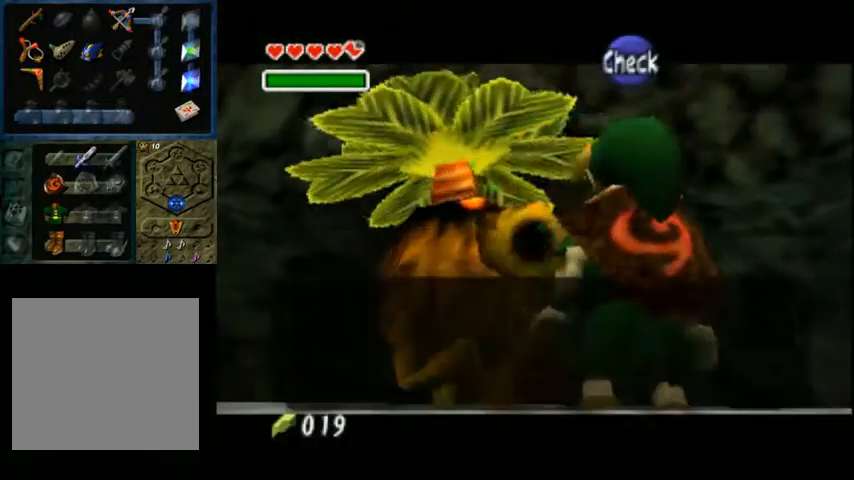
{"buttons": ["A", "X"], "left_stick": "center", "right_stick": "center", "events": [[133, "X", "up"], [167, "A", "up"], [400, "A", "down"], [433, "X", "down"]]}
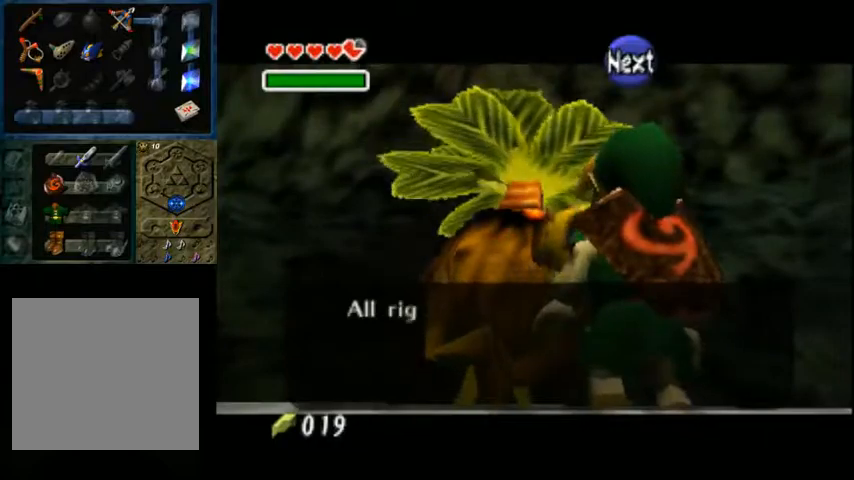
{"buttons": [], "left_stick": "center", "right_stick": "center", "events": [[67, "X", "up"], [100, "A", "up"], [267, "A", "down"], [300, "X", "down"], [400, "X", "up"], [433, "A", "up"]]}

----

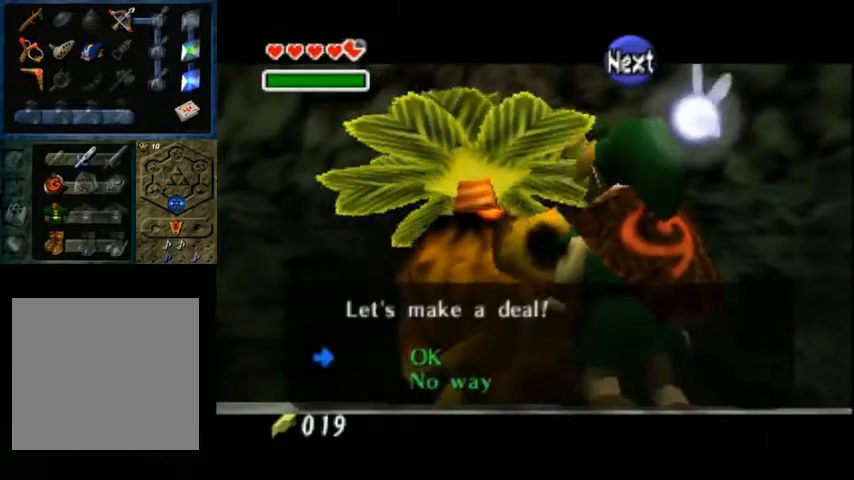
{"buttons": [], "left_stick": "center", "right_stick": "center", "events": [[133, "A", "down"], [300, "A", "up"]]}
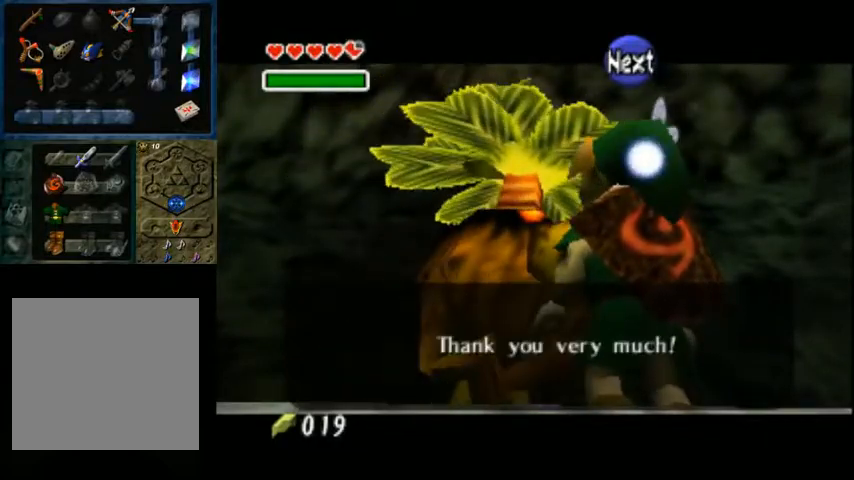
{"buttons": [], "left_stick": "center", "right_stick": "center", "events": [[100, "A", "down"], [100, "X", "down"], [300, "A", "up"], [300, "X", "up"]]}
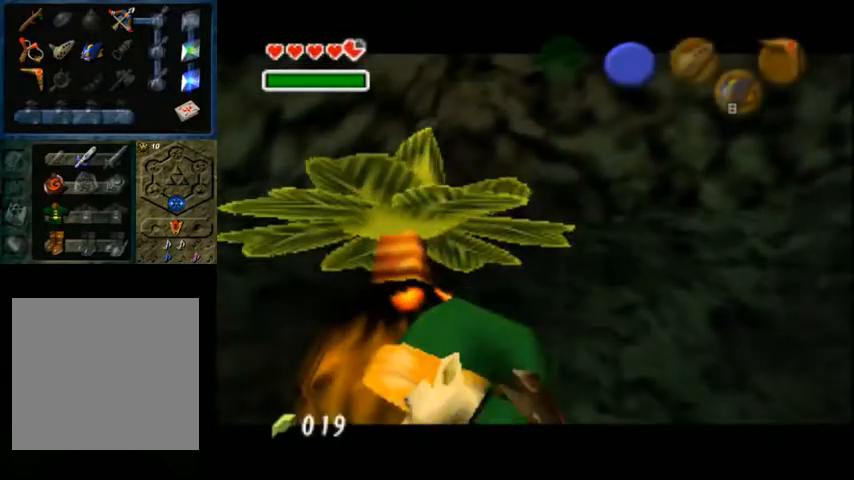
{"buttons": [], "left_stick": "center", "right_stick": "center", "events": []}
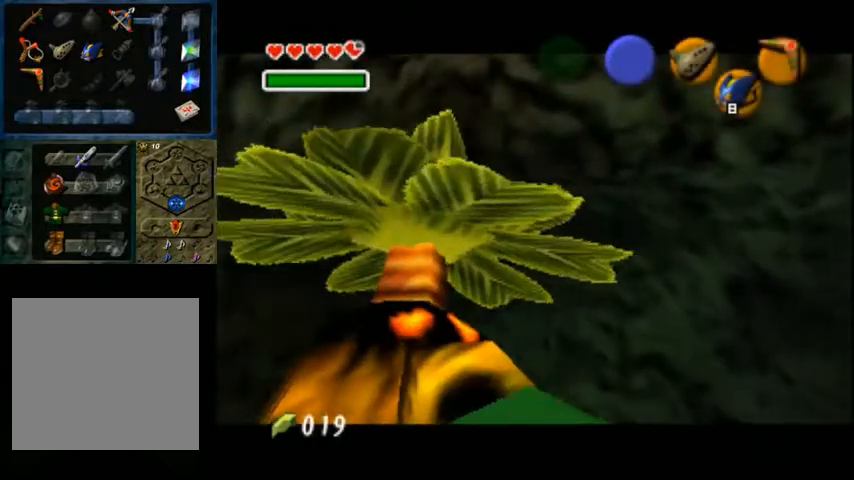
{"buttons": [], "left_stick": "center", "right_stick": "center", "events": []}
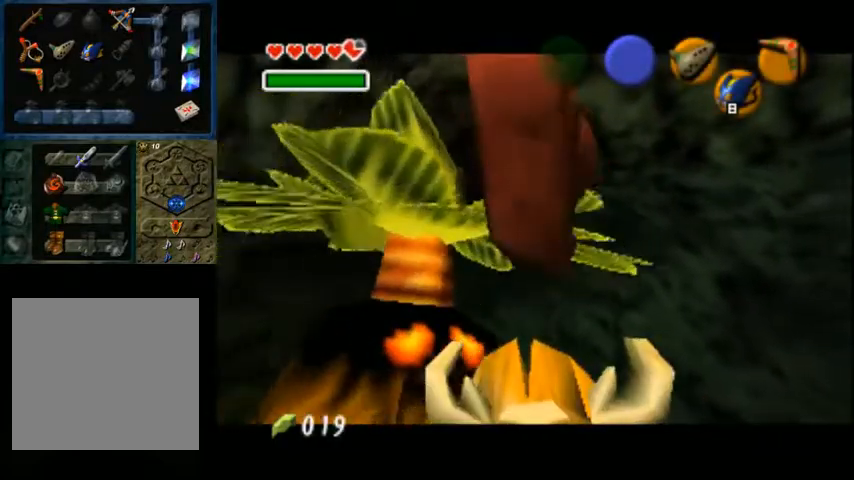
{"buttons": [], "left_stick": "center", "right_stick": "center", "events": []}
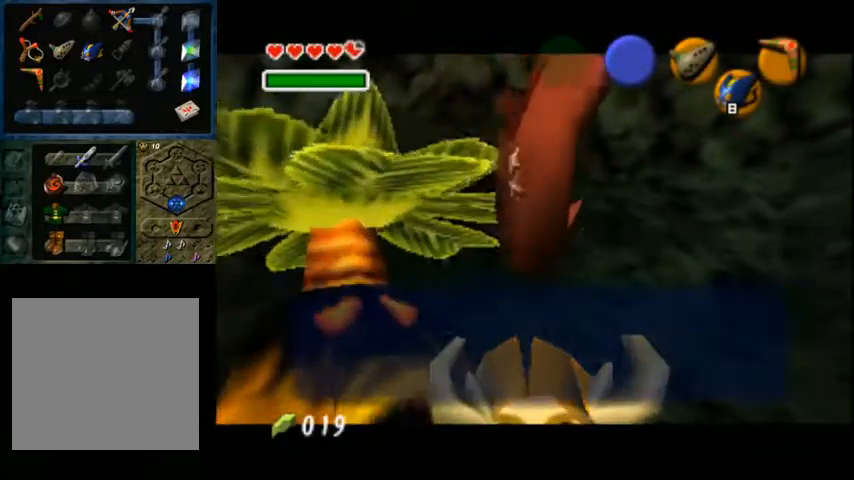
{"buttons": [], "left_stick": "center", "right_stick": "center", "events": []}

----

For every line in the listing above that contains "down", copy that line.

* **Result**
{"buttons": ["A", "X"], "left_stick": "center", "right_stick": "center", "events": [[133, "X", "up"], [167, "A", "up"], [400, "A", "down"], [433, "X", "down"]]}
{"buttons": [], "left_stick": "center", "right_stick": "center", "events": [[67, "X", "up"], [100, "A", "up"], [267, "A", "down"], [300, "X", "down"], [400, "X", "up"], [433, "A", "up"]]}
{"buttons": [], "left_stick": "center", "right_stick": "center", "events": [[133, "A", "down"], [300, "A", "up"]]}
{"buttons": [], "left_stick": "center", "right_stick": "center", "events": [[100, "A", "down"], [100, "X", "down"], [300, "A", "up"], [300, "X", "up"]]}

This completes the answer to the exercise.